**Reading text:**
....................

Speed of various implementation schemes...
Summary: Using basic STRUCT and direct function calls provides the fastest performing encapsulation of state and behavior. Significantly faster than CLOS, hugely faster than DLAMBDA, and even faster than using vectored function dispatch through a jump vector (!!).
Normalized Timings (2 sig figs, median of 3 meas):
STRUCT 1.0
Jump Vector 1.4
JV Dispatch 2.5
CLOS 5.0
DLAMBDA 33
———————
But just for curiosity, I wanted to see what the performance overhead on DLAMBDA is. And once I saw that, compared to CLOS, I began looking for what is the fastest possible implementation (apart from coding in Assembly language…). Let’s keep this all in Lisp.
As a simple test, I needed a fast list constructor that could keep items in LIFO order, and provide a fast O(1) append of each additional item as they become available. I initially set this up using internal LABEL functions, and it worked very well. And it also turned out to be useful in several other places. So I decided to package it up for myself and keep the implementation in one place, instead of replicating it all over the place — the usual reason for packaging up state and behavior into objects.

....................

**Dataset content:**
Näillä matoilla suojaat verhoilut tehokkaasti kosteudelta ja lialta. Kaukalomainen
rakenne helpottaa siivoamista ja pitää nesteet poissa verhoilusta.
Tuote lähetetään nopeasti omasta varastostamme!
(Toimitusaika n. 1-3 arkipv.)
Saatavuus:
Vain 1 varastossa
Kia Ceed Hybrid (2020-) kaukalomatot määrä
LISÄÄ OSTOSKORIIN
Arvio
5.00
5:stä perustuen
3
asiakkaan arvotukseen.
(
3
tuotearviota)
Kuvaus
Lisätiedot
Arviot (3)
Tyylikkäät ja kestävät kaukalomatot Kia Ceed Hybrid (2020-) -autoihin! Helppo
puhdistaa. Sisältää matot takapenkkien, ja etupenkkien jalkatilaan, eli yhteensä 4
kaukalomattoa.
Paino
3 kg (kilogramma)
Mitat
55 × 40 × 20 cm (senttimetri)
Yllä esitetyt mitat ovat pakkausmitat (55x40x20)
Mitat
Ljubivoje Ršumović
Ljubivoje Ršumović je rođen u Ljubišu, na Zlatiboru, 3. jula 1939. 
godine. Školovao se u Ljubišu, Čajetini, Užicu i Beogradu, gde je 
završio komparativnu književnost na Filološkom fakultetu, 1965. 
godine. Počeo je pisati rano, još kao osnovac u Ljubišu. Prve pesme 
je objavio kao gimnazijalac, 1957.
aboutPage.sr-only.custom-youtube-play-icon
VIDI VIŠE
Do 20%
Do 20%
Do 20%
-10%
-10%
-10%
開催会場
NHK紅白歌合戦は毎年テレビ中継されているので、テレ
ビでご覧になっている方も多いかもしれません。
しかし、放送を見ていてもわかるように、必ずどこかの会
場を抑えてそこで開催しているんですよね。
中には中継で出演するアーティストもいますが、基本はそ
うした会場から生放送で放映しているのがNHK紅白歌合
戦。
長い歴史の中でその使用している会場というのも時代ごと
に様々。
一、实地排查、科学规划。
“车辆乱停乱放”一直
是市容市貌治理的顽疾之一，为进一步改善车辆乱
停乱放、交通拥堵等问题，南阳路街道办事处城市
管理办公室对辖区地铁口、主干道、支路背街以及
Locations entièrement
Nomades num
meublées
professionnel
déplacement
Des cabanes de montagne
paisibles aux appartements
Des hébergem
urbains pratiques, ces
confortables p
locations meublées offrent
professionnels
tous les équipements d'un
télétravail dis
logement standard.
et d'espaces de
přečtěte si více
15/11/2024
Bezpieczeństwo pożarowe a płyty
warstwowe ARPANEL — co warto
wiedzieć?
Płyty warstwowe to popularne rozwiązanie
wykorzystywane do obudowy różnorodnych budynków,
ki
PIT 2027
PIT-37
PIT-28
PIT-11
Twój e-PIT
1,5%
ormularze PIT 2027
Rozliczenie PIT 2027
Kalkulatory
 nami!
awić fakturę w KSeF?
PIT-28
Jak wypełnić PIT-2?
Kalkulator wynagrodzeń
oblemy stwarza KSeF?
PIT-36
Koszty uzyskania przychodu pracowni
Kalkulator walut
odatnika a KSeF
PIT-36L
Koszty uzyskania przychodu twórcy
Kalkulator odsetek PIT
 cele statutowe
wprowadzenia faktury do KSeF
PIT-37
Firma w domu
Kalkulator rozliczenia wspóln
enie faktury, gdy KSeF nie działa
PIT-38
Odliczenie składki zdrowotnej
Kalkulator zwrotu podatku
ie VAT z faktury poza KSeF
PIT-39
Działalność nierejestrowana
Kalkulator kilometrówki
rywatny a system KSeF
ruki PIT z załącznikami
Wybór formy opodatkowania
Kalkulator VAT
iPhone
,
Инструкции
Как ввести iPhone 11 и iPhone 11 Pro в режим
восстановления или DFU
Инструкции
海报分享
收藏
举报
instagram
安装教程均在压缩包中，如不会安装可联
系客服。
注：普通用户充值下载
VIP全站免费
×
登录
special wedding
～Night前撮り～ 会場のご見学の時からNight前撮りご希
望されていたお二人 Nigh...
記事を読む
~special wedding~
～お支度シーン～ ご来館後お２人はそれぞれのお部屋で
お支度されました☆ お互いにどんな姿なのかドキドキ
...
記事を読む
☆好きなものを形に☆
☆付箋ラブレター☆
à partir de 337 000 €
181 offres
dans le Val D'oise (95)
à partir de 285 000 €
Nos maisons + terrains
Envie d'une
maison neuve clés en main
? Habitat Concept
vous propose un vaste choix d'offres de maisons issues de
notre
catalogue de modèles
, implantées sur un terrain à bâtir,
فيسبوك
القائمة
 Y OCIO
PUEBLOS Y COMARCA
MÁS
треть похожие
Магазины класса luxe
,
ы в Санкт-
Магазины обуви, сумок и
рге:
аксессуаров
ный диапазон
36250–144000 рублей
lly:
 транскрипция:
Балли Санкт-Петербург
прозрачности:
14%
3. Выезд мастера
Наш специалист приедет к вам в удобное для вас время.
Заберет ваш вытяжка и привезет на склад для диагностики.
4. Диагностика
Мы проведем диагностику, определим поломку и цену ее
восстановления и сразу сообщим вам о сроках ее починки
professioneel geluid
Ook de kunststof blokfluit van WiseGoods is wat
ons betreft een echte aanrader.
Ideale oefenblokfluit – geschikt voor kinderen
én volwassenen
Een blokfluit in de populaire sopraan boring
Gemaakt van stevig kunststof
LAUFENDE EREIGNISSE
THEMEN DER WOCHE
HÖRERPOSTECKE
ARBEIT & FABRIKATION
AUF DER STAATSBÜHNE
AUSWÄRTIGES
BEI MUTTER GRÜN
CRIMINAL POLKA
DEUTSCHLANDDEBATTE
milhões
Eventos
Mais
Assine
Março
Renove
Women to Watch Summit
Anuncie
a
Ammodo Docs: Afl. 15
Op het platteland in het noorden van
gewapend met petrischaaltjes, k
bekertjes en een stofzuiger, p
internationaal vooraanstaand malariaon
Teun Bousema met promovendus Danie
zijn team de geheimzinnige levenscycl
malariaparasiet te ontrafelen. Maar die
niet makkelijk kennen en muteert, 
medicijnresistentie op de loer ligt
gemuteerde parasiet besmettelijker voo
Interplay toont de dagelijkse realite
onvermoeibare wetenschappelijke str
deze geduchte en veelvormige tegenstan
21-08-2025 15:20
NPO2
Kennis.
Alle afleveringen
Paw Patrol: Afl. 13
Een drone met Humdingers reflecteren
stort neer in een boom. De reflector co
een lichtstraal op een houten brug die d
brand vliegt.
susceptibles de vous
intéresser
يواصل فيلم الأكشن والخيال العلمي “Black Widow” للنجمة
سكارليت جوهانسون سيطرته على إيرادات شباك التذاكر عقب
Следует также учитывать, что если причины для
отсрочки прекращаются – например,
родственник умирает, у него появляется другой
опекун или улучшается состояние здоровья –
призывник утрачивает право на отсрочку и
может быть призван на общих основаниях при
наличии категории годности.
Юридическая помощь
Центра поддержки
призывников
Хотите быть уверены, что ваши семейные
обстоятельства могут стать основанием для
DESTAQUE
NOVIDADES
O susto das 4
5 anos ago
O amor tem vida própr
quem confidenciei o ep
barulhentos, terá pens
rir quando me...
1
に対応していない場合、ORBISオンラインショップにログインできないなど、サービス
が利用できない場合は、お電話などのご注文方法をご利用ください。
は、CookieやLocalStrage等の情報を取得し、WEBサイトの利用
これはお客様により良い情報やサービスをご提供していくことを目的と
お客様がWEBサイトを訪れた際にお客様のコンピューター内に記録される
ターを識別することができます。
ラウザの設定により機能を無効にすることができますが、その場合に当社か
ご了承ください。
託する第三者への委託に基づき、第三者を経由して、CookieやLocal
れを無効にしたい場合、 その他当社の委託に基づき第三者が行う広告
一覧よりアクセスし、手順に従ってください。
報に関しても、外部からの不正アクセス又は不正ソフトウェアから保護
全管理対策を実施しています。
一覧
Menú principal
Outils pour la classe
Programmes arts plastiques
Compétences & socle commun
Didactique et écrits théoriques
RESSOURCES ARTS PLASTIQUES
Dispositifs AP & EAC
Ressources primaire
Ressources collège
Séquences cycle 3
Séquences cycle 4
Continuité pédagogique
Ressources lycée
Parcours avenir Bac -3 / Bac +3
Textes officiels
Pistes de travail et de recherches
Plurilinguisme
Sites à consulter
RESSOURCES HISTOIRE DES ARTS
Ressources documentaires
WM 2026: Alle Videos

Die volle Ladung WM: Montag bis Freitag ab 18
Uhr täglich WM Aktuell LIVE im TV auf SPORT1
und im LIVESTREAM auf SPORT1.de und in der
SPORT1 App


....................

**What this task involves:**
Could you carry the write-up on the speed of Lisp implementation schemes forward, starting right after its last sentence?

**Response to the exercise:**
So here is an example of the original code:
(defun collect-> (pred start until-fn succ-fn
&key
(key #'identity)
(map-fn #'identity))
#F
(let (cell)
(labels ((set-cdr (x)
(when-let (xcell (or cell x))
(setf cell (setf (cdr xcell) x))))
(append-item (x)
(set-cdr (cons x (cdr cell))))
(get-list ()
(prog1
(cdr cell)
(set-cdr nil))))
(do ((x start (funcall succ-fn x)))
((funcall until-fn x) (get-list))
(when (funcall pred (funcall key x))
(append-item (funcall map-fn x)))
))))
#F is a reader macro meaning (DECLARE (OPTIMIZE (SPEED 3) (SAFETY 0) (FLOAT 0)).
This code offers an O(1) FIFO list construction, for items from some collection START which satisfy some predicate PRED (using key function KEY), and which collects some mapped representation (MAP-FN) of the qualified items. Pretty simple.
It is that collection of 3 functions inside the LABELS clause that I want to package up. No clients need to know about the internal workings and state of the list constructor object. They just need to be able to instantiate such a constructor, call APPEND-ITEM on each value they want collected, and GET-LIST at the end to get their collected results.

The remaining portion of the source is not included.